Scraping IMDB With PHP

Uncategorized May 21, 2008

For an upcoming project, I need to pull in metadata about movies and TV shows — genres, plot summaries, actors, etc. The de-facto source is, of course, IMDB. Unfortunately, they’re behind the times and don’t offer an API to access their data. (At least not one that I’ve ever found.)

So, here’s a quick PHP class that takes a movie title (doesn’t have to be exact) or a filename (!) and scrapes IMDB for the relevant info.

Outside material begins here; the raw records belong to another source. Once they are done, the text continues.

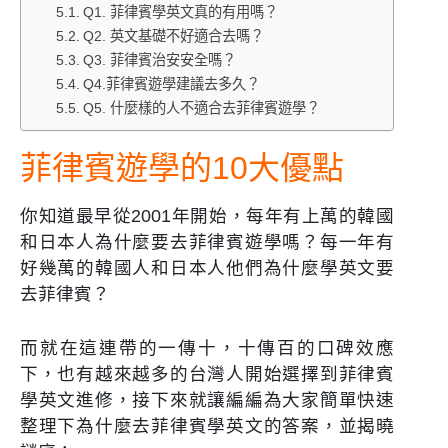
Q1. 菲律賓學英文真的有用嗎？
Q2. 英文基礎不好適合去嗎？
Q3. 菲律賓治安安全嗎？
Q4.菲律賓遊學建議去多久？
Q5. 什麼樣的人不適合去菲律賓遊學？
菲律賓遊學的10大優點
你知道最早從2001年開始，每年有上萬的韓國
和日本人為什麼要去菲律賓遊學嗎？每一年有
好幾萬的韓國人和日本人他們為什麼學英文要
去菲律賓？
而就在這連帶的一傳十，十傳百的口碑效應
下，也有越來越多的台灣人開始選擇到菲律賓
學英文進修，接下來就讓編編為大家簡單快速
整理下為什麼去菲律賓學英文的答案，並揭曉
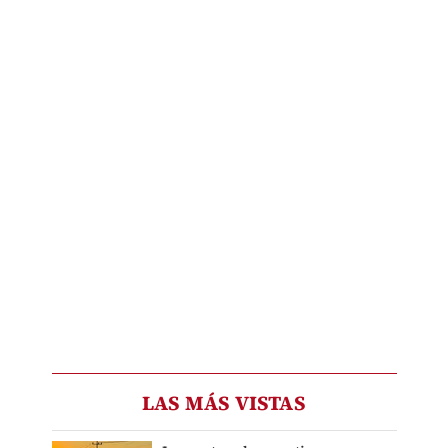
LAS MÁS VISTAS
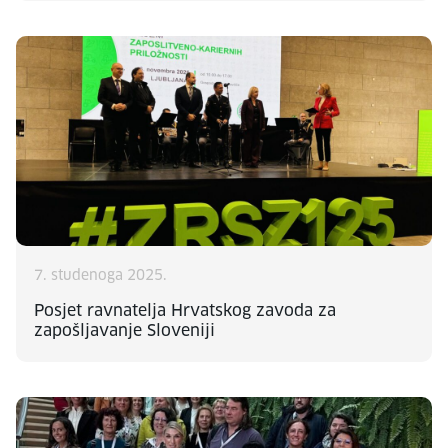
7. studenoga 2025.
Posjet ravnatelja Hrvatskog zavoda za
zapošljavanje Sloveniji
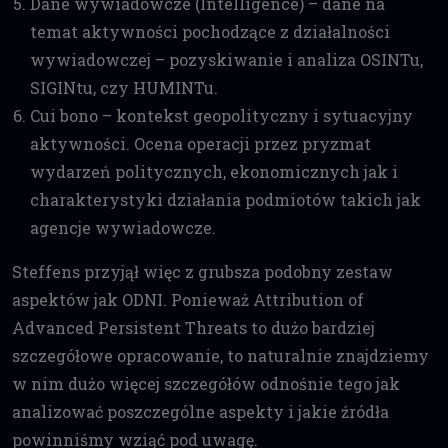
Dane wywiadowcze (Intelligence) – dane na
temat aktywności pochodzące z działalności
wywiadowczej – pozyskiwanie i analiza OSINTu,
SIGINtu, czy HUMINTu.
Cui bono – kontekst geopolityczny i sytuacyjny
aktywności. Ocena operacji przez pryzmat
wydarzeń politycznych, ekonomicznych jak i
charakterystyki działania podmiotów takich jak
agencje wywiadowcze.
Steffens przyjął więc z grubsza podobny zestaw
aspektów jak ODNI. Ponieważ Attribution of
Advanced Persistent Threats to dużo bardziej
szczegółowe opracowanie, to naturalnie znajdziemy
w nim dużo więcej szczegółów odnośnie tego jak
analizować poszczególne aspekty i jakie źródła
powinniśmy wziąć pod uwagę.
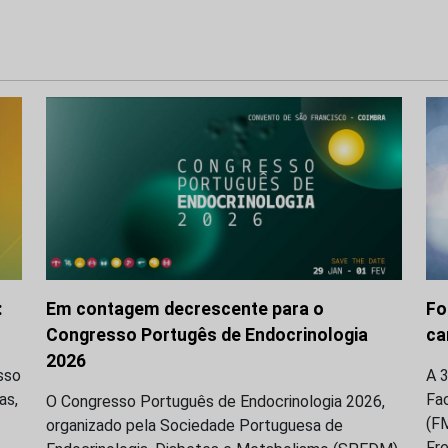
:
Em contagem decrescente para o
Fo
Congresso Portugês de Endocrinologia
ca
2026
sso
A 
as,
Fa
O Congresso Português de Endocrinologia 2026,
(F
organizado pela Sociedade Portuguesa de
Fre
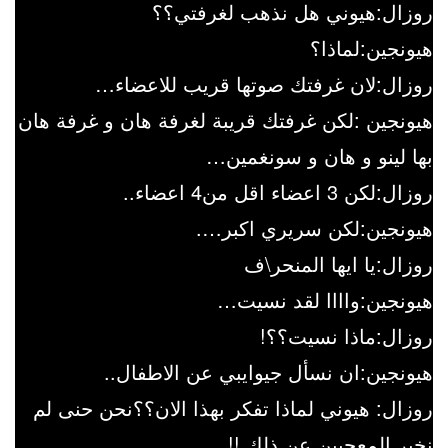
روزال:هيوني هل نذهب لغرفتي؟؟
هيونجين:لماذا؟
روزال:لان غرفتك صوتها قريب للاعضاء…
هيونجين :لكن غرفتك قريبة لغرفة هان و غرفة هان
بها لينو و هان و سونغمين…
روزال:لكن 3 اعضاء اقل من4 اعضاء..
هيونجين:لكن سريري اكبر….
روزال:يا ايها المنحر\ف
هيونجين:واااا لقد نسيت…
روزال:ماذا نسيت؟؟!
هيونجين:ان نسأل جيوايبي عن الاطفال..
روزال: هيوني لماذا تفكر بهذا الان؟؟نحن حنى لم
نخبر المعجبين عن ذلك !!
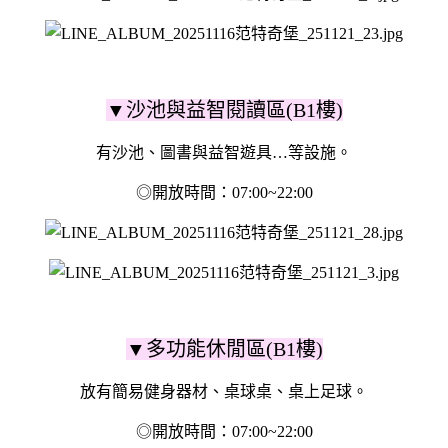
▼沙池與益智閱讀區(B1樓)
有沙池、圖書與益智遊具…等設施。
◎開放時間：07:00~22:00
▼多功能休閒區(B1樓)
放有簡易健身器材、桌球桌、桌上足球。
◎開放時間：07:00~22:00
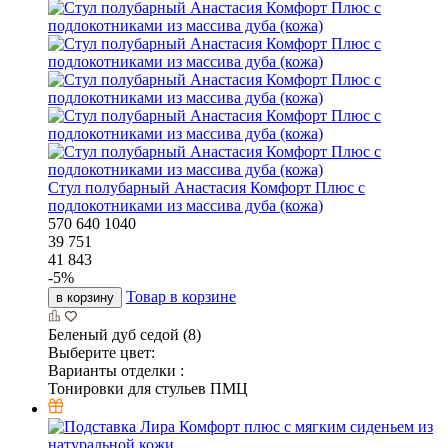
Стул полубарный Анастасия Комфорт Плюс с
подлокотниками из массива дуба (кожа)
570
640
1040
39 751
41 843
-
5
%
Товар в корзине
в корзину
Беленый дуб седой (8)
Выберите цвет:
Варианты отделки :
Тонировки для стульев ПМЦ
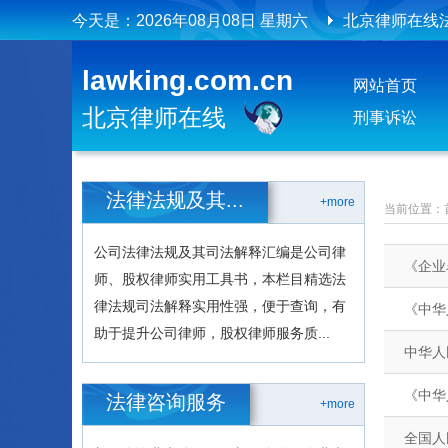
今天是：
2026年08月08日 星期六
北京律师在线
北京律师在线“
lawking.com.cn
网站首页
北京律师在线
北京律师在线
刑事诉讼
北京律师在线
法律法规及其...
+more
当前位置：
公司法律法规及其司法解释汇编是公司律
《企业
师、股权律师实用工具书，本栏目精选法
律法规司法解释实用性强，便于查询，有
《中华
助于提升公司律师，股权律师服务质...
中华人
《中华
法律咨询服务
+more
全国人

Using the scraper is simple.

    $m = new MediaInfo();
    $info = $m->getMovieInfo('American Beauty');

will output:

    [kind] => movie
    [id] => tt0169547
    [title] => American Beauty
    [rating] => 8.6
    [director] => Sam Mendes
    [release_date] => 1 October 1999
    [plot] => Lester Burnham, a depressed suburban father in a mid-life crisis...
    [genres] => Array
            [0] => Drama
    [cast] => Array
            [Kevin Spacey] => Lester Burnham
            [Annette Bening] => Carolyn Burnham
            [Thora Birch] => Jane Burnham
            [Wes Bentley] => Ricky Fitts
            [Mena Suvari] => Angela Hayes
            [Chris Cooper] => Col. Frank Fitts, USMC
            [Peter Gallagher] => Buddy Kane
            [Allison Janney] => Barbara Fitts
            [Scott Bakula] => Jim Olmeyer

At the moment, the class only returns data for movies. For TV shows I’m planning on pulling data directly from the database I’ve created for Schmooze.TV (which, in turn, scrapes its info from TVRage).

You can download the source from my Google Code project. As always, this code is released under the MIT License. Comments and suggestions are always welcome.